Es war kein Start-Ziel-Sieg. Doch am Ende setzte sich alt Bundesrat und Bundespräsident Alain Berset deutlich durch gegen seine beiden Herausforderer. Entscheidend war zweierlei: Erstens wollten viele Europaratsabgeordneten keinen Eurokraten, was gegen den belgischen EU-Justizkommissar Didier Reynders sprach. Zweitens wollten sie jemanden mit langer Regierungs- und Führungserfahrung, was der Este Indrek Saar nicht bieten konnte.
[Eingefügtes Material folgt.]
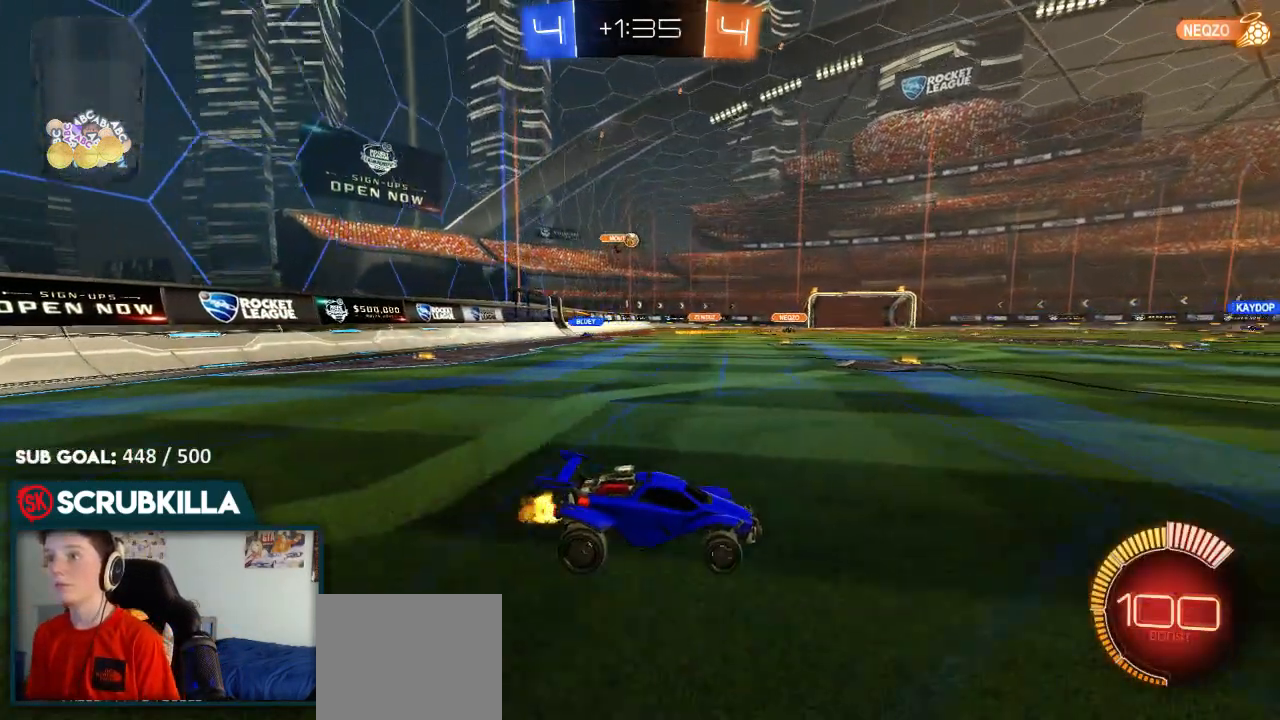
{"buttons": ["B", "R2"], "left_stick": "center", "right_stick": "center", "events": [[183, "B", "down"], [467, "left_stick", "center"]]}
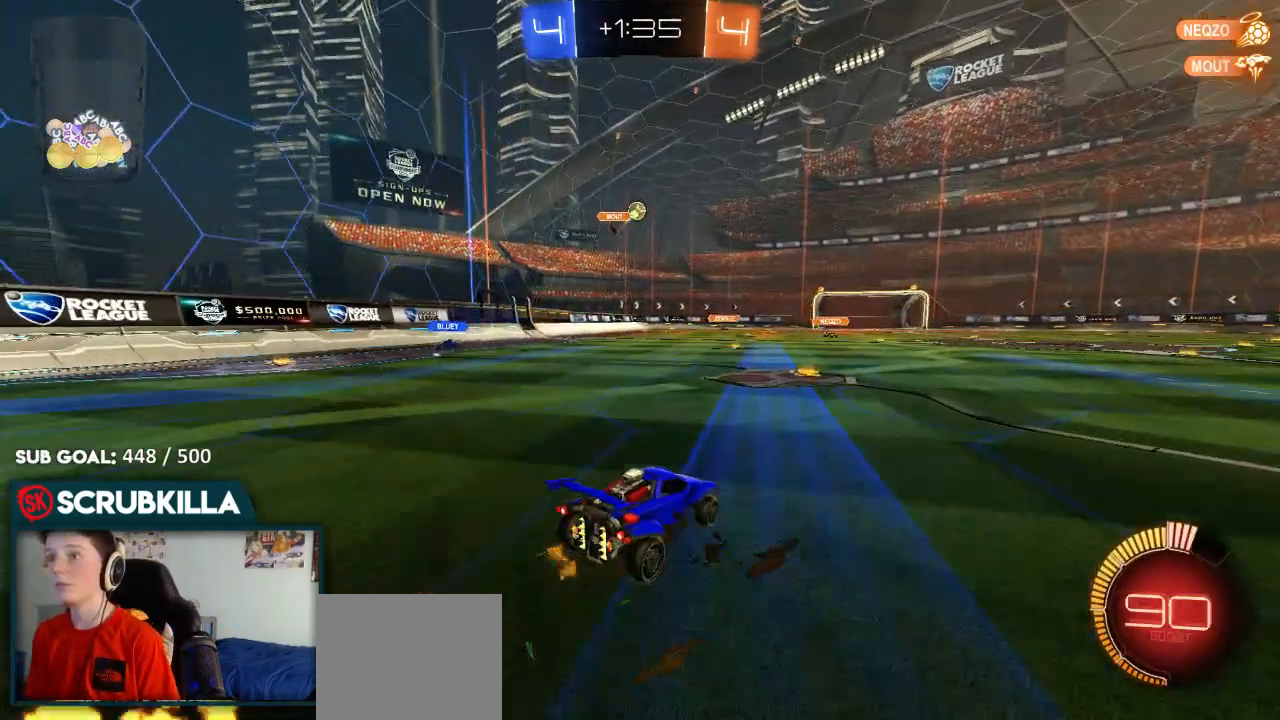
{"buttons": ["L2"], "left_stick": "down", "right_stick": "center", "events": [[33, "B", "up"], [33, "R2", "up"], [100, "left_stick", "right"], [167, "L2", "down"], [233, "A", "down"], [283, "X", "down"], [283, "left_stick", "down"], [467, "A", "up"], [467, "X", "up"]]}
Sein Wahlkampf führte den 52-jährigen Jung-Rentner Alain Berset in den vergangenen fünf Monaten in 25 der 36 Mitgliedländer des Europarates. Mit seiner engagierten Kampagne signalisierte er, dass er den Chefposten in Strassburg wirklich wollte. Bei den Anhörungen am Sitz des Europarates schnitt er gemäss Aussagen der Anwesenden sehr gut ab. Mindestens so gut wie der erfahrene mehrfache belgische Ex-Minister und EU-Kommissar Reynders und deutlich besser als der als politisches Leichtgewicht geltende estnische Ex-Kulturminister Indrek Saar.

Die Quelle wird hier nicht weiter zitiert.